• _What is being asked_
Would you copy all lines in the data that contain the word "ankle"?

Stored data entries

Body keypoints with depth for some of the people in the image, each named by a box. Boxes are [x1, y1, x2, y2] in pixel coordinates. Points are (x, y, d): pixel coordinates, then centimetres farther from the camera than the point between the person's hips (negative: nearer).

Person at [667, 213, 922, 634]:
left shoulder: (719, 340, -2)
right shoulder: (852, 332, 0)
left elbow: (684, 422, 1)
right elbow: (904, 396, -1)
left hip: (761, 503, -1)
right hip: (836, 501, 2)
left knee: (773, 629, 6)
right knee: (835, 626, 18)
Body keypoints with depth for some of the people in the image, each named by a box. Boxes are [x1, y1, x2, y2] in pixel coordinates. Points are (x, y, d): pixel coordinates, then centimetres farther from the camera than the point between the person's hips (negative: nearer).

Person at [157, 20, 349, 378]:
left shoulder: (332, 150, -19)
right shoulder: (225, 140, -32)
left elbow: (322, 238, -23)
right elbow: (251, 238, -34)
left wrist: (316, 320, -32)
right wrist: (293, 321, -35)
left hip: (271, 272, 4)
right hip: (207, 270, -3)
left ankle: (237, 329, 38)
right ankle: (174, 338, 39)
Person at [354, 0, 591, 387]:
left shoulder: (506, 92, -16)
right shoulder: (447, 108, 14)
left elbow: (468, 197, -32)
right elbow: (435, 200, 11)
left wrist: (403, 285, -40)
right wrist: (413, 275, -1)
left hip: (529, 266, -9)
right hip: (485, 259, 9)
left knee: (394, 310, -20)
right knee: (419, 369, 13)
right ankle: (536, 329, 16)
--
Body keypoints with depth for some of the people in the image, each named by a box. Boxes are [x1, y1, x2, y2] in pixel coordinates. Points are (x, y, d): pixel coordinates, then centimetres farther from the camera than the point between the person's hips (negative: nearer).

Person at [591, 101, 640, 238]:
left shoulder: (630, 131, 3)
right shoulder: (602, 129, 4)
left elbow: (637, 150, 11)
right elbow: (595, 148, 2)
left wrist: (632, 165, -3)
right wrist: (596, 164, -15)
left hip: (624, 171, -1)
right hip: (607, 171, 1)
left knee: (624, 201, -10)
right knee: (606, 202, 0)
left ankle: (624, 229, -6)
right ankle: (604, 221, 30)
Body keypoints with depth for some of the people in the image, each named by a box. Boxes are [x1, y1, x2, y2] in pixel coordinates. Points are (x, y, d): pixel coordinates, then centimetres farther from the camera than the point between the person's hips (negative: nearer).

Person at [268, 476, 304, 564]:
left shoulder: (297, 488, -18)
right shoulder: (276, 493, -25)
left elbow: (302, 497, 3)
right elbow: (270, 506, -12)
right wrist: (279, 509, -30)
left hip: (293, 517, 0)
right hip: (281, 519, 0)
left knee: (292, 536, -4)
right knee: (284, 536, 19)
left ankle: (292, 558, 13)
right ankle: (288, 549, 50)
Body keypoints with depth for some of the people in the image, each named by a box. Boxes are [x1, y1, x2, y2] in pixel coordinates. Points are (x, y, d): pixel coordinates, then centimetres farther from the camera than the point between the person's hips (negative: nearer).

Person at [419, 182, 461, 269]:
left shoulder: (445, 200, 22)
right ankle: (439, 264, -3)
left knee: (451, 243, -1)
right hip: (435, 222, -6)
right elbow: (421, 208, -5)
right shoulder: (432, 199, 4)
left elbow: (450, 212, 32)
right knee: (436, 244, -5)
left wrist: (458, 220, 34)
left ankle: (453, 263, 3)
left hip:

• _Final answer_
left ankle: (237, 329, 38)
right ankle: (174, 338, 39)
right ankle: (536, 329, 16)
left ankle: (624, 229, -6)
right ankle: (604, 221, 30)
left ankle: (292, 558, 13)
right ankle: (288, 549, 50)
right ankle: (439, 264, -3)
left ankle: (453, 263, 3)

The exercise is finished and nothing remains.